You often find the similar opposite reaction from people in some parts of the industry however. Everyone who comes from academia must be a slacker who couldn’t get a proper job. Both perspectives are wrong.
Especially in Computer Science when you have people like Edwin Catmull, John Warnock, Stephen Wolfram, etc who have both impeccable academic credentials and remarkable leadership and business acumen.
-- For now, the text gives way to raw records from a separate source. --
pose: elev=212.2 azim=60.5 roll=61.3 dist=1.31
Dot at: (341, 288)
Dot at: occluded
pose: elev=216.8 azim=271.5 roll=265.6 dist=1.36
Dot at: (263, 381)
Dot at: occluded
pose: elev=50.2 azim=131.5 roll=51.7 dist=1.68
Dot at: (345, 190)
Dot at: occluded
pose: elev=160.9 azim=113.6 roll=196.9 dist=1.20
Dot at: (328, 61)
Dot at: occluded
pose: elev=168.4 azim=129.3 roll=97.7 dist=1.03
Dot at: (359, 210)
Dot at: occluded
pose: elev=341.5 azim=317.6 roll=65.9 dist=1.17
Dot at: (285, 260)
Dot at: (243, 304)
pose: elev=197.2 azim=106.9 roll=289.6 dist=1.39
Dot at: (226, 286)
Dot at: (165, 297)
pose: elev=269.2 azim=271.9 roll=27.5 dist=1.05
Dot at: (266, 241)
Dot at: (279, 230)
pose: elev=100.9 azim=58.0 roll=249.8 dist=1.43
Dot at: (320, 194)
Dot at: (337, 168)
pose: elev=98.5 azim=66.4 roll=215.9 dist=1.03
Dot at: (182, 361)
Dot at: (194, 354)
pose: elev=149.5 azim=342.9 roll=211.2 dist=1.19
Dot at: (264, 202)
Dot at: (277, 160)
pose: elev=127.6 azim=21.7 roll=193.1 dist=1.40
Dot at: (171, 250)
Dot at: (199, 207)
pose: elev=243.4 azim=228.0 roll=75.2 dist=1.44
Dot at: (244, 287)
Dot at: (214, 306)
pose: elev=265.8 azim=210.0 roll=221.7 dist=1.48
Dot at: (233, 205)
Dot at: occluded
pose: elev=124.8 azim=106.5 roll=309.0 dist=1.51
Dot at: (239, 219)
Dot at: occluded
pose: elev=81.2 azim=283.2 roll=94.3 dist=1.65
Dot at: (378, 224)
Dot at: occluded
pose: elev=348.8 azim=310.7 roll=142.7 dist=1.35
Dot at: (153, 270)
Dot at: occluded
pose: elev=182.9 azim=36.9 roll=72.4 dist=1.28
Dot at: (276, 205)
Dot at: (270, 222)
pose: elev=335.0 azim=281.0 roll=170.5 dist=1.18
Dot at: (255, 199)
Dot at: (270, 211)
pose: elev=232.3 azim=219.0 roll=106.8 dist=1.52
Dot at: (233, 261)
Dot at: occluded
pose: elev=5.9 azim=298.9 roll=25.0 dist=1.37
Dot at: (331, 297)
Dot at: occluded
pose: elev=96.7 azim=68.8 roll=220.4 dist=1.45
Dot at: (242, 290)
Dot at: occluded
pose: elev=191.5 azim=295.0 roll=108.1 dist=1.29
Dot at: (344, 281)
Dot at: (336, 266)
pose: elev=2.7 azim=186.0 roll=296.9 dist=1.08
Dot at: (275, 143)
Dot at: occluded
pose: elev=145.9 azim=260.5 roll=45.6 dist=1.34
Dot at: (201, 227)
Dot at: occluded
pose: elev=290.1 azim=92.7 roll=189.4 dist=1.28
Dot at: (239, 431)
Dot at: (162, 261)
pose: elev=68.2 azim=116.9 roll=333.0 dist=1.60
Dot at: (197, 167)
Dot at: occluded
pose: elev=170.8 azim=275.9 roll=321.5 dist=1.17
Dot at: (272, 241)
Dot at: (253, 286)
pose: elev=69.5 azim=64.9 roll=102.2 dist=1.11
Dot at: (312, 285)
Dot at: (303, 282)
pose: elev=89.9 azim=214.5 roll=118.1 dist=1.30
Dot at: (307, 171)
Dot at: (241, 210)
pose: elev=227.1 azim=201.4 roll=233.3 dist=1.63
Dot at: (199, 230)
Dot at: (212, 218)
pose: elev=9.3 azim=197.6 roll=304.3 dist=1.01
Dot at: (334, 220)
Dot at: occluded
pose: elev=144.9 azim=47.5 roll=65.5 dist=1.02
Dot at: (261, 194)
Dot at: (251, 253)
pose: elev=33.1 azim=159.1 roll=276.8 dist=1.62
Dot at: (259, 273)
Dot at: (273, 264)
‘He admitted there were “plenty of second-raters”.’ There sure are. I was one of them in graduate school in Berkeley – physics and applied math. By the time I got my PhD, I was sure I didn’t want to continue in my chosen fields. I was very very good at math – but it had become obvious that I was killing myself spending years doing things that some other people around me could do in ten minutes if they wanted to. A few really awesome mathematicians were doing important stuff, and the rest of us were basically scavengers, making a livelihood filling in gaps that they had not bothered with.
I remember that someone at my alma mater mentioned to me that he had known some of the great physicists (Feynman, Gell-mann) and that they mostly didn’t read journals. They looked over them, and anything that looked interesting they would sit down and work out themselves.
I got a job in a field where my skills were actually needed.